Retrospective Report on California’s Electricity Crisis

Author(s): Cohen, Linda; Peck, Stephen; Sanyal, Paroma; Weinberg, Carl J.

Release Date: January 30, 2004 | Last Updated Date: January 30, 2004

Abstract

In 2000, severely limited energy supplies and extraordinarily high energy prices significantly impacted California. To better enable California’s policymakers to plan for the future, the California Energy Commission requested the California Council on Science and Technology to provide a detailed history of the energy crises, using objective data. The report was to include an overview of California’s energy situation, the role of the state and federal agencies, the impact of supply and demand on resources, the impact of deregulation, and lessons learned. The report was also to include chapters analyzing the resources, institutions, and regulatory controls that contributed to the problems in the supply of electricity.

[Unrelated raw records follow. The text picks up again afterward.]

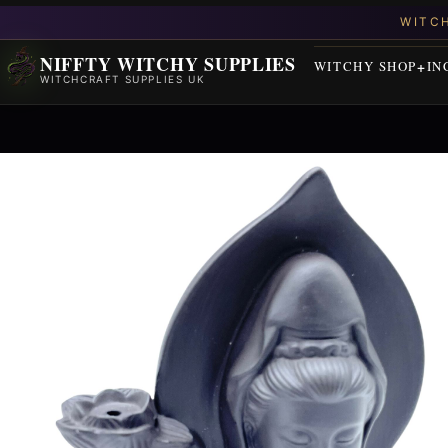
NIFFTY WITCHY SUPPLIES
WITCHY SHOP
IN
WITCHCRAFT SUPPLIES UK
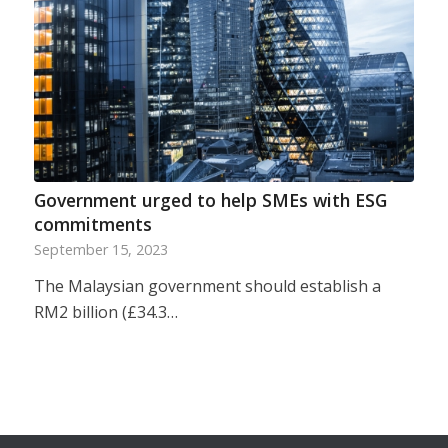
Government urged to help SMEs with ESG
commitments
September 15, 2023
The Malaysian government should establish a
RM2 billion (£34.3…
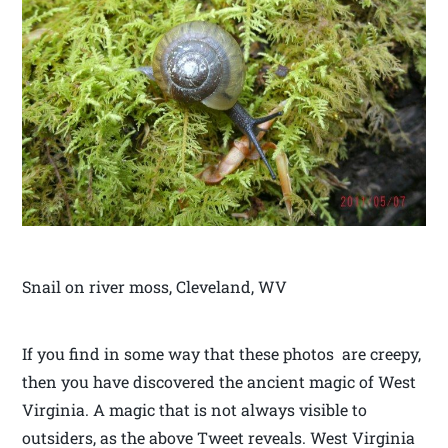
Snail on river moss, Cleveland, WV
If you find in some way that these photos are creepy,
then you have discovered the ancient magic of West
Virginia. A magic that is not always visible to
outsiders, as the above Tweet reveals. West Virginia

Chapters in the report cover the evolution of federal electricity regulation and the process of restructuring in California. The supply and demand of electricity is reviewed. California electricity rate regulation, resource regulation and restructuring legislation is put in context with federal deregulation trends. Thee California “Crisis” is described in terms of the restructured electricity market. Price volatility and market manipulation were also factors contributing to the crisis. The current reforms and the roles of state agencies are then discussed. Finally, and most importantly, what are the lessons to take home from this experience?

Principal conclusions and recommendations:

The principal lessons learned from California’s experience with restructuring are:

  • The lack of clear assignment of responsibility for planning and managing resource portfolios resulted in a failure to respond to early warning signals of supply/demand imbalance and reduced the ability to or proactive responses to manage risks associated with that imbalance.
  • No entity had clear responsibility for market interaction action if system issues developed.
  • Limited consideration was given to activities that markets do not do well, such as maintaining adequate generation reserve and gas storage capacities.
  • Mechanisms for consideration and inclusion of rapid demand side response strategies were inadequate.

The shift in regulatory jurisdiction from the state to regional and federal levels create challenges for state policy. Nevertheless, it leaves the state with a range of tools to address state priorities in energy use:

  • Retail rates remain regulated by the state and should be the focus of efforts to promote conservation.
  • State influence on generation mix can derive from pollution tax policies or from state subsidy programs.
  • State participation in the regional markets and regional infrastructure (transmission; water use) is increasingly important in the restructured environment.

Finally, it is clear that the introduction of markets does not remove state benefits from energy planning. Indeed, the reverse is the case: state energy use projections and plans, while considerably more difficult, are integral to accomplishing public goals.